Asimov's New Guide to Science by Isaac Asimov

Asimov's New Guide to Science by Isaac Asimov

Author:Isaac Asimov [Asimov, Isaac]
Format: epub
Tags: Science, History
Published: 0101-01-01T00:00:00+00:00


In 1948, William Bradford Shockley, Walter Houser Brattain, and John Bardeen at the Bell Lab went on to produce a transistor that could act as an amplifier. This was a germanium crystal with a thin p-type section sandwiched between two n-type ends. It was in effect a triode with the equivalent of a grid between the filament and the plate. With control of the positive charge in the p-type center, holes could be sent across the junctions in such a manner as to control the electron flow. Furthermore, a small variation in the current of the p-type center would cause a large variation in the current across the semiconductor system. The semiconductor triode could thus serve as an amplifier, just as a vacuum tube triode did. Shockley and his co-workers Brattain and Bardeen received the Nobel Prize in physics in 1956.

However well transistors might work in theory, their use in practice required certain concomitant advances in technology—as is invariably true in applied science. Efficiency in transistors depended very strongly on the use of materials of extremely high purity, so that the nature and concentration of deliberately added impurities could be carefully controlled.

Fortunately, William Gardner Pfann introduced the technique of zone refining in 1952. A rod of, let us say, germanium, is placed in the hollow of a circular heating element, which softens and begins to melt a section of the rod. The rod is drawn through the hollow so that the molten zone moves along it. The impurities in the rod tend to remain in the molten zone and are therefore literally washed to the ends of the rod. After a few passes of this sort, the main body of the germanium rod is unprecedentedly pure.

By 1953, tiny transistors were being used in hearing aids, making them so small that they could be fitted inside the ear. In short order, the transistor steadily developed so that it could handle higher frequencies, withstand higher temperatures, and be made ever smaller. Eventually it grew so small that individual transistors were not used. Instead, small chips of silicon were etched microscopically to form integrated circuits that would do what large numbers of tubes would do. In the 1970s, these chips were small enough to be thought of as microchips.
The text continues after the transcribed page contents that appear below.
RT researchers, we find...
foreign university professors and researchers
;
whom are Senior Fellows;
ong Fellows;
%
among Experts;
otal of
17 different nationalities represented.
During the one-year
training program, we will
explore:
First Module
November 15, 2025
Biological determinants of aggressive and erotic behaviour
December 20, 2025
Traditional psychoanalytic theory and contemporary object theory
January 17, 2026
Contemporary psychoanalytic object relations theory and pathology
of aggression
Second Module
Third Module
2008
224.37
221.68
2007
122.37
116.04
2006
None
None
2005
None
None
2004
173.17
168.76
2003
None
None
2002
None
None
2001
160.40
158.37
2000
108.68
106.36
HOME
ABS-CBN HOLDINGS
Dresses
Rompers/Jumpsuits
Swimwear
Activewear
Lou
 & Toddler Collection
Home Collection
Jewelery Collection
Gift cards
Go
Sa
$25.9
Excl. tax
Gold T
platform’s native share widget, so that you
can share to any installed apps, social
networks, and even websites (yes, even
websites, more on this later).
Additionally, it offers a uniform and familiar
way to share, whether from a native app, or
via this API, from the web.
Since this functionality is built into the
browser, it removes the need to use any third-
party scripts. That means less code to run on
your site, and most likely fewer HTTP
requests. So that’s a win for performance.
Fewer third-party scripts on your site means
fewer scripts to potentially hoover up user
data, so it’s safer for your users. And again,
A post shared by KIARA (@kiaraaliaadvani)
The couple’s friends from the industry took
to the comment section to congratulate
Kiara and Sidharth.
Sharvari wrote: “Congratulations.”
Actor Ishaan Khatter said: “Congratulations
Such tiny solid-state devices that are now universally used offer perhaps the most astonishing revolution of all the scientific revolutions that have taken place in human history. They have made small radios possible; they have made it possible to squeeze enormous abilities into satellites and probes; most of all, they have made possible the development of ever-smaller and ever-cheaper and ever-more versatile computers and, in the 1980s, robots as well. The last two items will be discussed later in chapter 17.